Despite the odd circumstances, Harvard returned to the ice a new team for the remaining two frames, limiting the opposition to just eight shots in the second and third periods, combined.
“It was definitely really funny,” said Walsh of the fire alarm fiasco. “It actually kind of helped us...relax a little bit and kind of laugh some of it off, but then at the same time helped us dial it in. We had a really good second period. We took it to them. It definitely changed the course of the game — obviously, that may or may not have anything to do with the fire alarm.”
Freshman blue-liner Jack Rathbone’s goal 13 minutes into the middle stanza proved to be the game-winner. Zerter-Gossage retrieved a puck in the offensive zone, shuffling it to linemate Colton Kerfoot at the goal line. The junior forward found Rathbone’s tape through a seam, and the rookie rearguard buried a wrist shot near-side on RPI goaltender Owen Savory.
A common theme in the Crimson’s regular season, multiple freshmen carried the load offensively on Friday.

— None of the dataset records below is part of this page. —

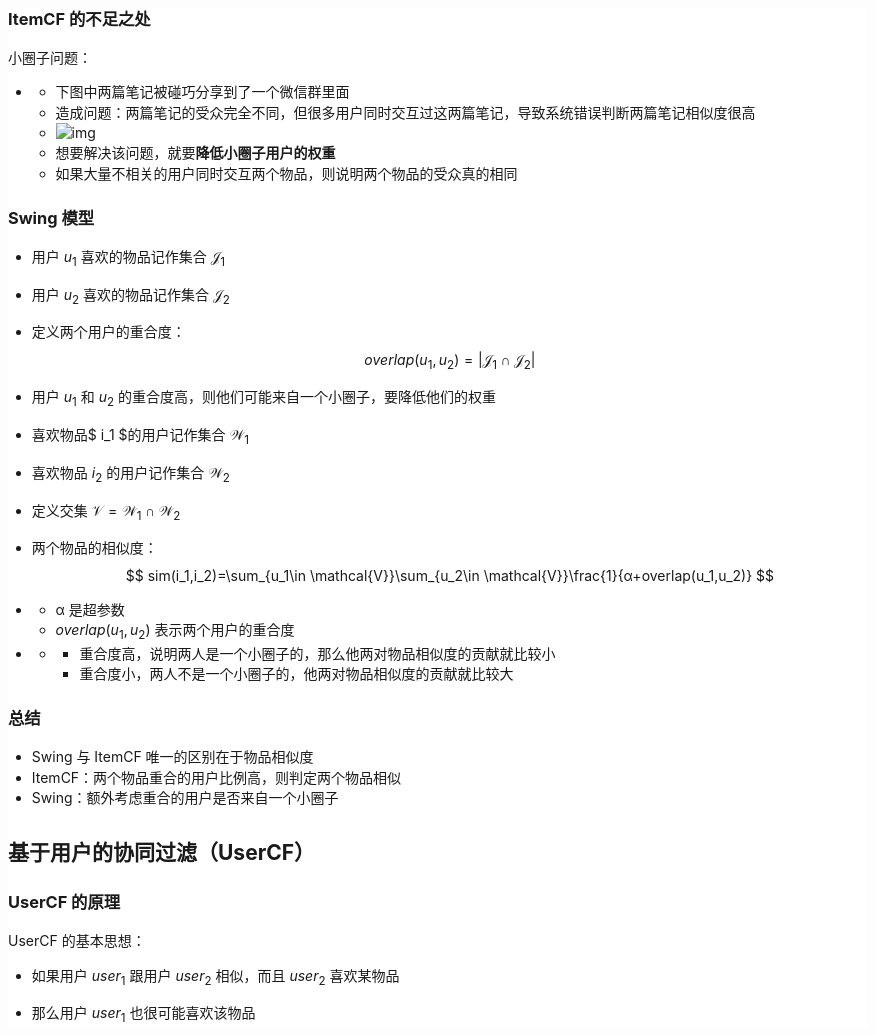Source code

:### ItemCF 的不足之处

小圈子问题：

- - 下图中两篇笔记被碰巧分享到了一个微信群里面
  - 造成问题：两篇笔记的受众完全不同，但很多用户同时交互过这两篇笔记，导致系统错误判断两篇笔记相似度很高
  - ![img](https://cdn.nlark.com/yuque/0/2022/png/101969/1672042314248-0ccb70c2-f375-43b1-9eab-00dff8aa2ee5.png)
  - 想要解决该问题，就要**降低小圈子用户的权重**
  - 如果大量不相关的用户同时交互两个物品，则说明两个物品的受众真的相同

### Swing 模型

- 用户 $u_1$ 喜欢的物品记作集合 $\mathcal{J}_1$

- 用户 $u_2$ 喜欢的物品记作集合 $\mathcal{J}_2$

- 定义两个用户的重合度：
  $$
  overlap(u_1,u_2)=|\mathcal{J}_1\cap\mathcal{J}_2|
  $$
  

- 用户 $u_1$ 和 $u_2$ 的重合度高，则他们可能来自一个小圈子，要降低他们的权重

- 喜欢物品$ i_1 $的用户记作集合 $\mathcal{W}_1$

- 喜欢物品 $i_2$ 的用户记作集合 $\mathcal{W}_2$

- 定义交集 $\mathcal{V}=\mathcal{W}_1\cap\mathcal{W}_2$

- 两个物品的相似度：
  $$
  sim(i_1,i_2)=\sum_{u_1\in \mathcal{V}}\sum_{u_2\in \mathcal{V}}\frac{1}{α+overlap(u_1,u_2)}
  $$

- - α 是超参数
  - $overlap(u_1,u_2)$ 表示两个用户的重合度

- - - 重合度高，说明两人是一个小圈子的，那么他两对物品相似度的贡献就比较小
    - 重合度小，两人不是一个小圈子的，他两对物品相似度的贡献就比较大

### 总结

- Swing 与 ItemCF 唯一的区别在于物品相似度
- ItemCF：两个物品重合的用户比例高，则判定两个物品相似
- Swing：额外考虑重合的用户是否来自一个小圈子

## 基于用户的协同过滤（UserCF）

### UserCF 的原理

UserCF 的基本思想：

- 如果用户 $user_1$ 跟用户 $user_2$ 相似，而且 $user_2$ 喜欢某物品

- 那么用户 $user_1$ 也很可能喜欢该物品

In fact, four different first-years accounted for Harvard’s quartet of goals in the winning effort.
Forward Casey Dornbach notched the game midway through the second frame and also added an assist on fellow freshman Jack Drury’s third-period tally. In the waning minutes of the tilt, forward R.J. Murphy potted his second goal of the season — and the first true snipe of his career, given that his first collegiate goal came on an empty-net conversion in the Beanpot consolation game back in mid-February.
The class of 2022’s success this season manifests itself in the numbers. At the conclusion of the regular season, Harvard sits sixth in the NCAA in points scored by freshmen (86), while leading the nation in rookie assists per game (2.02) and ranking fourth in the country in points per game (2.97). The Crimson’s first-year group is particularly lethal on the powerplay, pacing college hockey in both assists and points while on the man advantage.
“We’re a fairly young team that has been seeing success from the freshmen,” Walsh said. “When it comes down to it, their class has been contributing at a really high level, and a lot of our offensive success is coming from them. I think it just goes to show you what our team has now, but what our will have in the future as well.”
Before the Crimson seized control of the contest, Gornet (1 GA, .950 SV%) did his part to keep his team in the game. The St. Louis, Mo., native made 11 of his 19 saves in the opening period, including a flashy glove save on Engineers forward Jacob Hayhurst, who had an in-alone chance after leaving the penalty box.
“[Gornet has] stepped into a big role for us,” Walsh lauded. “He’s done very well, making saves that he needs to, and even bigger saves. He’s definitely given us some confidence back there, too, and without him, we might not be in some games that we’ve been in. He’s done a really good job stepping into a role that’s very important when trying to make a playoff push.”
Harvard’s first victory at RPI since the 2014-2015 campaign provided the necessary standings points to assure a top-four finish. Hence, the Crimson will be off next weekend, as the team regroups from its 1-1 outing in Upstate New York and Lackey continues to rehabilitate from the injury that has sidelined him for four games now.